[Saved data entries]
━━━━━━
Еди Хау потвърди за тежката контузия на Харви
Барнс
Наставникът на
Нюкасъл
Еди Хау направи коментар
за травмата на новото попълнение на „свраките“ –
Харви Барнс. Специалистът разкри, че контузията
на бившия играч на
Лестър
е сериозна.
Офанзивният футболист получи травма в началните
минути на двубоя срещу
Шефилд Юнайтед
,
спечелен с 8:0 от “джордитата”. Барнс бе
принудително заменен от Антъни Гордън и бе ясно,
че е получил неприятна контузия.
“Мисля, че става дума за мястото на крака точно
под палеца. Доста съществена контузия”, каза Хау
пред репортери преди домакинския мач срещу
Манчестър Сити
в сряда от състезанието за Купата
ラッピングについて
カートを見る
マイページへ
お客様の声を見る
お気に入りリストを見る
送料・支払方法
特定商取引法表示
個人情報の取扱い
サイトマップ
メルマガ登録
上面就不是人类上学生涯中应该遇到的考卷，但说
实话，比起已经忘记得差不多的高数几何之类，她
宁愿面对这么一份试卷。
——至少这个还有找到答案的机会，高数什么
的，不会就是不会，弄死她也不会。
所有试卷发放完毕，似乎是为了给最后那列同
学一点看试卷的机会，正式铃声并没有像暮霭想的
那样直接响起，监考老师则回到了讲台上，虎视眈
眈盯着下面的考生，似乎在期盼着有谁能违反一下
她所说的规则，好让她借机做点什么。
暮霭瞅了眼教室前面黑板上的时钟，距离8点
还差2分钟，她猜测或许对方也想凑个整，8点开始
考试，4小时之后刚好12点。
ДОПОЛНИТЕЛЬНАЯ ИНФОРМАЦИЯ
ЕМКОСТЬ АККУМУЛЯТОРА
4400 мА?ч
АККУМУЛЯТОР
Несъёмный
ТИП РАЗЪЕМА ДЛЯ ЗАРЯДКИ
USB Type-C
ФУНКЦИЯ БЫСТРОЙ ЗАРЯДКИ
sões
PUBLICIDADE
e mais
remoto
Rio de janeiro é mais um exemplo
━━━━━━
• To do: Print the records again in their entirety, character for character.

• Task response:
Еди Хау потвърди за тежката контузия на Харви
Барнс
Наставникът на
Нюкасъл
Еди Хау направи коментар
за травмата на новото попълнение на „свраките“ –
Харви Барнс. Специалистът разкри, че контузията
на бившия играч на
Лестър
е сериозна.
Офанзивният футболист получи травма в началните
минути на двубоя срещу
Шефилд Юнайтед
,
спечелен с 8:0 от “джордитата”. Барнс бе
принудително заменен от Антъни Гордън и бе ясно,
че е получил неприятна контузия.
“Мисля, че става дума за мястото на крака точно
под палеца. Доста съществена контузия”, каза Хау
пред репортери преди домакинския мач срещу
Манчестър Сити
в сряда от състезанието за Купата
ラッピングについて
カートを見る
マイページへ
お客様の声を見る
お気に入りリストを見る
送料・支払方法
特定商取引法表示
個人情報の取扱い
サイトマップ
メルマガ登録
上面就不是人类上学生涯中应该遇到的考卷，但说
实话，比起已经忘记得差不多的高数几何之类，她
宁愿面对这么一份试卷。
——至少这个还有找到答案的机会，高数什么
的，不会就是不会，弄死她也不会。
所有试卷发放完毕，似乎是为了给最后那列同
学一点看试卷的机会，正式铃声并没有像暮霭想的
那样直接响起，监考老师则回到了讲台上，虎视眈
眈盯着下面的考生，似乎在期盼着有谁能违反一下
她所说的规则，好让她借机做点什么。
暮霭瞅了眼教室前面黑板上的时钟，距离8点
还差2分钟，她猜测或许对方也想凑个整，8点开始
考试，4小时之后刚好12点。
ДОПОЛНИТЕЛЬНАЯ ИНФОРМАЦИЯ
ЕМКОСТЬ АККУМУЛЯТОРА
4400 мА?ч
АККУМУЛЯТОР
Несъёмный
ТИП РАЗЪЕМА ДЛЯ ЗАРЯДКИ
USB Type-C
ФУНКЦИЯ БЫСТРОЙ ЗАРЯДКИ
sões
PUBLICIDADE
e mais
remoto
Rio de janeiro é mais um exemplo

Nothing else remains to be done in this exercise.